What this error means
Unknown parameter: 'prompt_cache_retention' is a Codex failure pattern reported for developers trying to fix codex context compaction error unknown parameter prompt_cache_retention. Based on the imported evidence, treat this as a tool-specific troubleshooting page rather than a generic API error.
Why this happens
38 comments on #17809. Error occurs in both macOS app and CLI. API returns invalid_request_error with code 'unknown_parameter' for prompt_cache_retention. Also affects third-party proxies (new-api #4462). Affects ChatGPT Pro users.
Common causes
- Codex is OpenAI's paid coding tool (ChatGPT Pro/Plus). Context compaction is a core feature that breaks on all threads, preventing long sessions. The error is an API-level incompatibility that users cannot fix themselves.
- 38 comments on #17809. Error occurs in both macOS app and CLI. API returns invalid_request_error with code 'unknown_parameter' for prompt_cache_retention. Also affects third-party proxies (new-api #4462). Affects ChatGPT Pro users.
Quick fixes
- Confirm the exact error signature matches
Unknown parameter: 'prompt_cache_retention'. - Check the Codex account, local tool state, and provider configuration involved in the failing workflow.

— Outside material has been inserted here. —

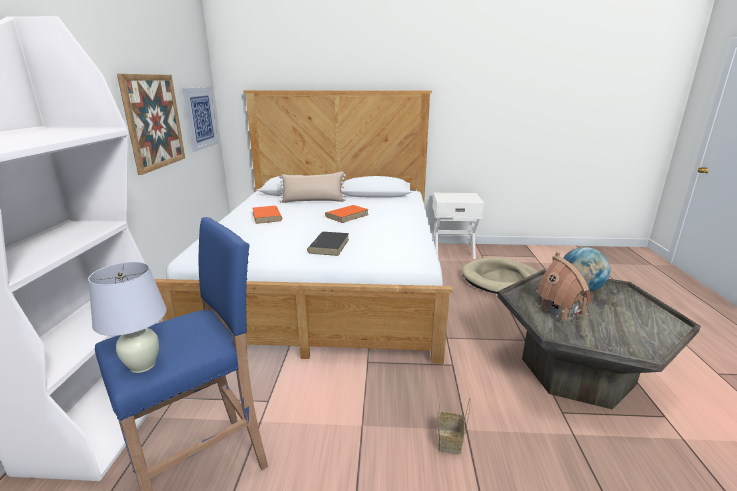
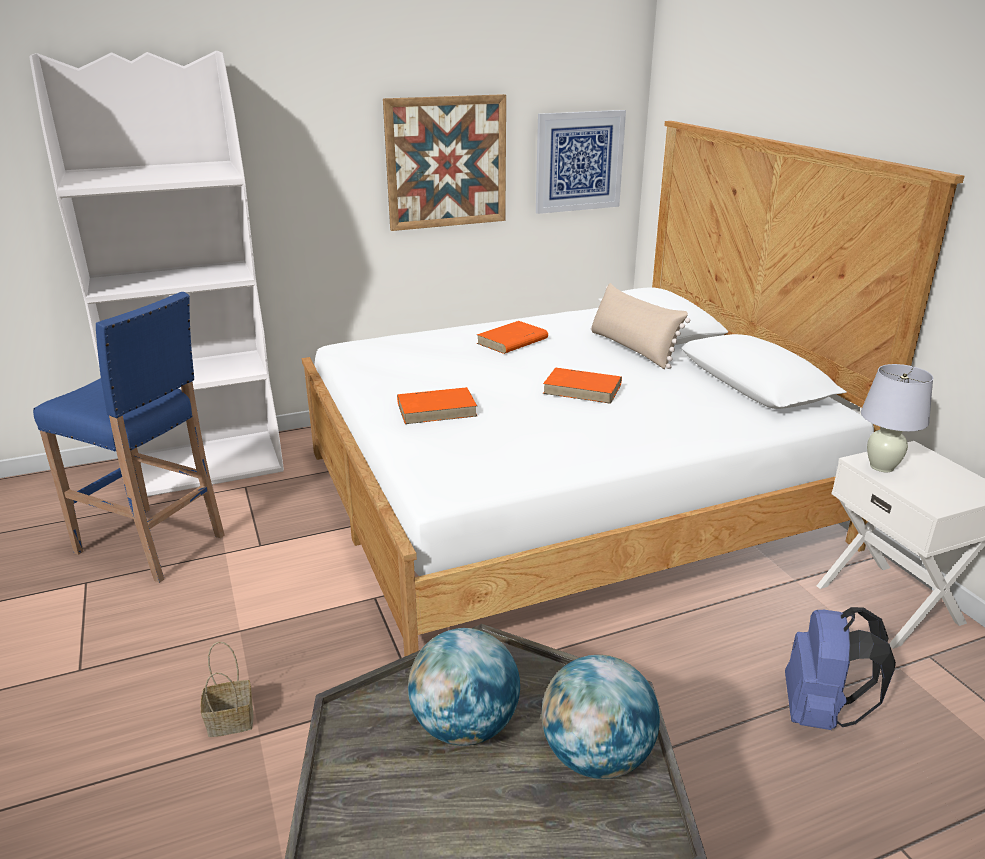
camera: 65 degrees right, 5 degrees up
(142, 365) = (71, 399): white table lamp -> white table lamp (881, 466)
(329, 246) = (437, 409): black book -> orange book
(501, 280) = (820, 712): beige dog bed -> blue backpack
(562, 310) = (464, 726): toy house -> globe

- Compare the failing environment with a known working setup, then change one configuration value at a time.
Platform/tool-specific checks
- Verify the command, editor, extension, or API client that produced the error.
- Compare local settings with CI, deployment, or editor-level settings when the error appears in only one environment.
- Avoid deleting credentials, local model data, or project settings until the failing scope is clear.
Step-by-step troubleshooting
- Capture the exact error message and the command, editor action, or request that triggered it.
- Check whether the failure is account/auth, quota/rate, model/provider, local runtime, or deployment configuration.
- Review the source evidence below and compare it with your environment.
- Apply one change at a time and rerun the smallest failing action.
- Keep the working fix documented for the team or deployment environment.
How to prevent it
- Keep provider/tool configuration documented.
- Record non-secret diagnostics such as tool version, provider name, model name, and command path.
- Add a lightweight check before CI or production workflows depend on the tool.